Simpson has appeared with the band before, but each return feels even more meaningful. His virtuosity on the violin is only part of the equation; it’s his visible love for the music and understanding of what these songs mean to the audience that truly elevates the experience. That kind of connection felt especially important when the band revisited defining staples like “Jimi Thing,” “Satellite,” and “Warehouse.”
It has been nearly a decade since the band reshaped itself, with keyboards replacing the violin, and although the new lineup has proven successful, hearing those songs with violin again hit something deep and served as a reminder of how much muscle memory lives inside a fanbase.
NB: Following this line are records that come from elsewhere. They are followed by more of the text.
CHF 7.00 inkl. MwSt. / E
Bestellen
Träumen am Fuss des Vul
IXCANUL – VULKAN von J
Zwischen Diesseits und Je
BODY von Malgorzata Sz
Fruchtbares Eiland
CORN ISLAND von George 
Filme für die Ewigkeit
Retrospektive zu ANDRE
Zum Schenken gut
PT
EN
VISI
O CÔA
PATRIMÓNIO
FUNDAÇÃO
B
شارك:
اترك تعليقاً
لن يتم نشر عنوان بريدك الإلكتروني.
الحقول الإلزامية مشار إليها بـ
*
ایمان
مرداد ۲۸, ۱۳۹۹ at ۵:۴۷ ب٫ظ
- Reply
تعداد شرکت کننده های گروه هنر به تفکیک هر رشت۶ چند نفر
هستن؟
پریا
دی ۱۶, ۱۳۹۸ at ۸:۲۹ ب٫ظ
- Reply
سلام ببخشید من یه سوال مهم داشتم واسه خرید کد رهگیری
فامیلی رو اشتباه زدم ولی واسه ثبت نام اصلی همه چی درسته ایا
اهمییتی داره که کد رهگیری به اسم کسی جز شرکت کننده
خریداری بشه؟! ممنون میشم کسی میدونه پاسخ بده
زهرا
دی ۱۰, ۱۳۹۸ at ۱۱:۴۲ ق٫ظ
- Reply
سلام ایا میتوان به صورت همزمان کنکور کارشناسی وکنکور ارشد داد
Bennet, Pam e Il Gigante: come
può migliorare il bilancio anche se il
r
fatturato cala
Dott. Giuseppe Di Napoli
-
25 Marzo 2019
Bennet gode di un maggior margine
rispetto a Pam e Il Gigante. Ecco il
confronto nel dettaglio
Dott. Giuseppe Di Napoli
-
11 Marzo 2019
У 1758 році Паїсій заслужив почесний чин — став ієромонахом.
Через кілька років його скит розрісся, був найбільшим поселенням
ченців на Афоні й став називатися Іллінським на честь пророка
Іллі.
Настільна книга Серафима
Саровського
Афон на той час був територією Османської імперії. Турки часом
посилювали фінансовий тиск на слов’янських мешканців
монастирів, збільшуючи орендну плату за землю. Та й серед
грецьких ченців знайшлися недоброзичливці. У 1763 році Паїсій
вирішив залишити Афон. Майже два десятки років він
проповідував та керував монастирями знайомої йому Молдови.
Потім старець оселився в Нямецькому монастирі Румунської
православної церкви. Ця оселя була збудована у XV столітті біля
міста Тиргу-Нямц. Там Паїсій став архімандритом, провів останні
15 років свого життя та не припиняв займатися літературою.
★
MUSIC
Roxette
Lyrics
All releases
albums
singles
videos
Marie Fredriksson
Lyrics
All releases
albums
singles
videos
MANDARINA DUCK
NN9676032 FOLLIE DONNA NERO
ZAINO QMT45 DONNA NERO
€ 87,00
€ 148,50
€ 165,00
Austin also felt like the right place for this kind of show. Dave Matthews Band was among the first major acts to play Moody Center when it opened in 2022, and there was an easy comfort between the band, the room, and the audience.
For a band known for improvisation and unpredictability, this Austin stop was surprisingly direct in its emotional appeal. It was not about reinvention. It was about recognition. The crowd came alive, hearing the songs the way they first fell in love with them, and for one night at Moody Center, Dave Matthews Band let the past sit in beautifully with the present.